The ignitor clip 80 includes a detent 94 and a ring clip 96. The ring clip 96 grips and is shiftably positioned around a portion of the diameter of the end 98 of the retaining sleeve 78. The ring clip 96 may optionally surround the entire diameter of the retaining sleeve 78. The detent 94 detachably latches and locks into position over and beneath the flange 92 of the ignitor element 76. The ignitor clip 80 is preferably made of a durable material such as spring steel.
Upon assembly, the retaining sleeve 78 is inserted first through the aperture 86 in the burner plate 56 and then through the aperture 84 in the mounting base 54 until the flared end 88 of retaining sleeve 78 engages the surface of the burner plate 56. The sleeve retainer 82 and ignitor clip 80 are slideably forced along the retaining sleeve 78 until the sleeve retainer 82 is securely positioned against the mounting base 54. The ignitor clip 80 is positioned around the retaining sleeve 78 so that the detent 94 can snapably engage the ignitor element 76. The ignitor element 76 is then inserted into the retaining sleeve 78 until the flange 92 rests adjacent the end 98 of the retaining sleeve 78, and is held in place by the snapable engagement of the flange 92 by the detent 94 of the ignitor clip 80. It will be appreciated that the ignitor element 76 can be easily replaced by manually shifting the detent 94 to the side, pulling out the ignitor element 76, and sliding a new ignitor element 76 into the retaining sleeve 76.

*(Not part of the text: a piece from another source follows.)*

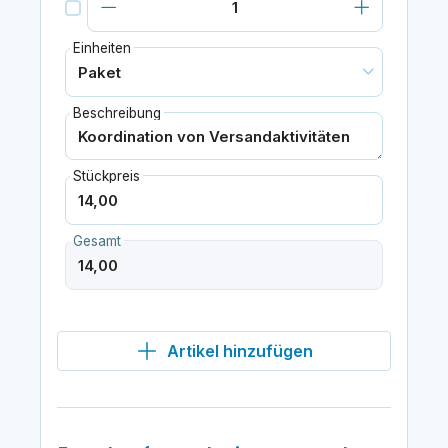
Einheiten
Beschreibung
Stückpreis
Gesamt
Artikel hinzufügen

The ignitor assembly of this invention is advantageous in several ways. Most importantly, the lead-in wires 60 and the ignitor clip 80 are located in the duct 61, rather than in the hot and corrosive atmosphere of the combustion chamber 33. Also, the burner design is compact. Since ignitor element 76 is positioned within burner plate assembly 42, no additional external space surrounding and adjacent to the burner plate assembly 42 is required for the placement of the ignitor element 76. The compact ignitor assembly design is also advantageous in that the ignitor/retaining sleeve combination and ignitor clip work for different sizes of furnaces. The positioning of the ignitor element through the burner plate ensures reliable ignition since the source of ignition is at the optimum location in the burner without impacting burner reliability. In addition, low junction temperatures at the ignitor lead-in wires are obtained since the lead-in wires are positioned on the non-combustible side of the burner plate. The ignitor junction points are cooled by the premixed combustion gases, resulting in junction temperatures of only 500-600x F. The cooler operating temperatures at the lead-in wire junction contributes in a significant manner to the life expectancy of the ignitors.
The ignitor assembly design is extremely advantageous in that no tools are required to change the ignitor in the field. The ignitor element can be simply manually removed without having to disassemble the burner plate from the furnace. The ease of ignitor installation and removal contributes to reduced ignitor breakage and failure. Also, the sleeve retainer 78 and ignitor clip 80 act to properly and accurately position the ignitor element 76 without measurement.